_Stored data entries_
◇ ◇ ◇ ◇
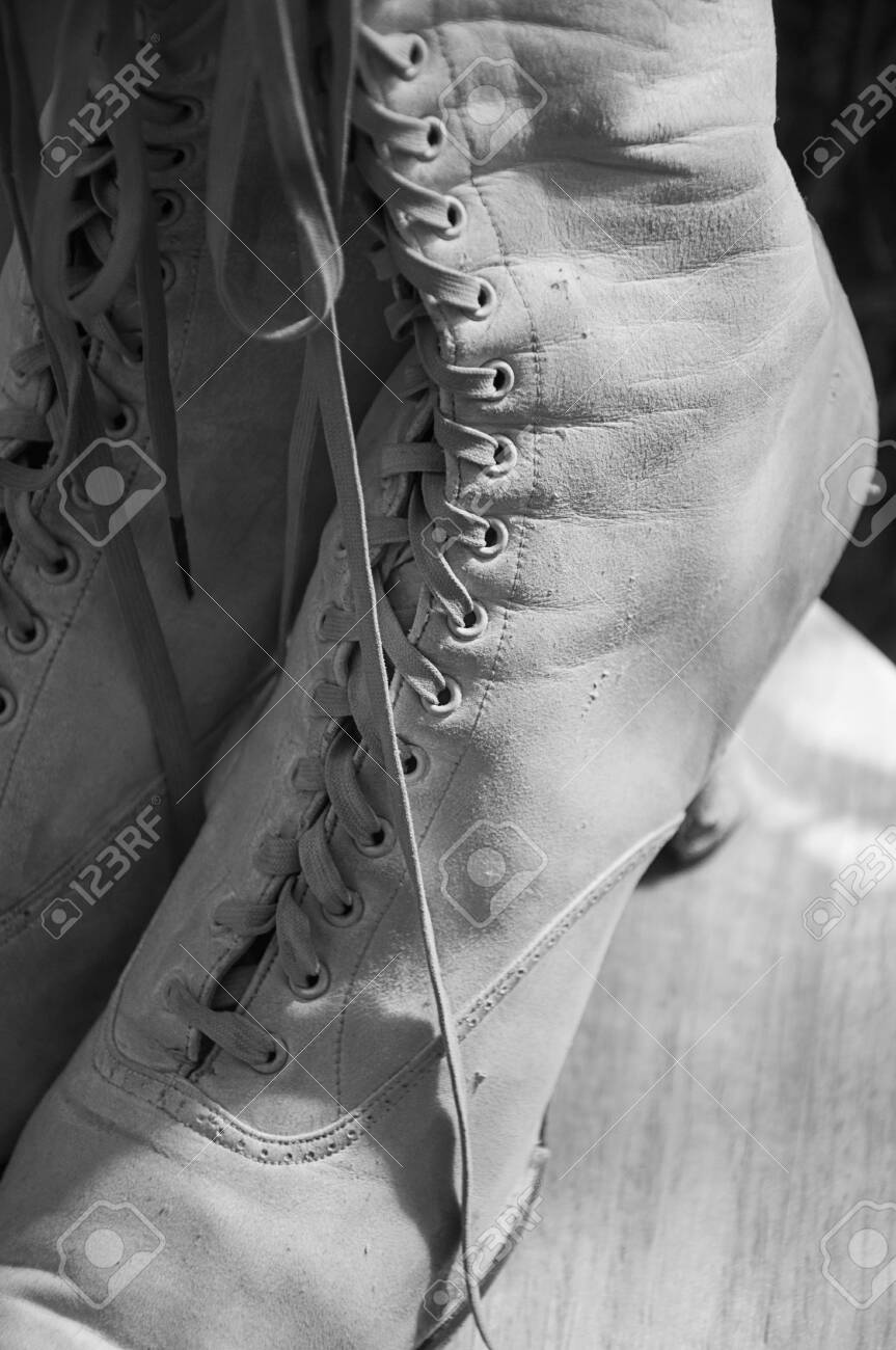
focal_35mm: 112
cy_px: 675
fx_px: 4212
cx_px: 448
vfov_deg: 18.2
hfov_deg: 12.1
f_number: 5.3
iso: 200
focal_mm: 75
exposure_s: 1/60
◇ ◇ ◇ ◇
_INSTRUCTIONS TO FOLLOW_
Print each entry exactly, leaving pictures out.

_WORKED SOLUTION_
focal_35mm: 112
cy_px: 675
fx_px: 4212
cx_px: 448
vfov_deg: 18.2
hfov_deg: 12.1
f_number: 5.3
iso: 200
focal_mm: 75
exposure_s: 1/60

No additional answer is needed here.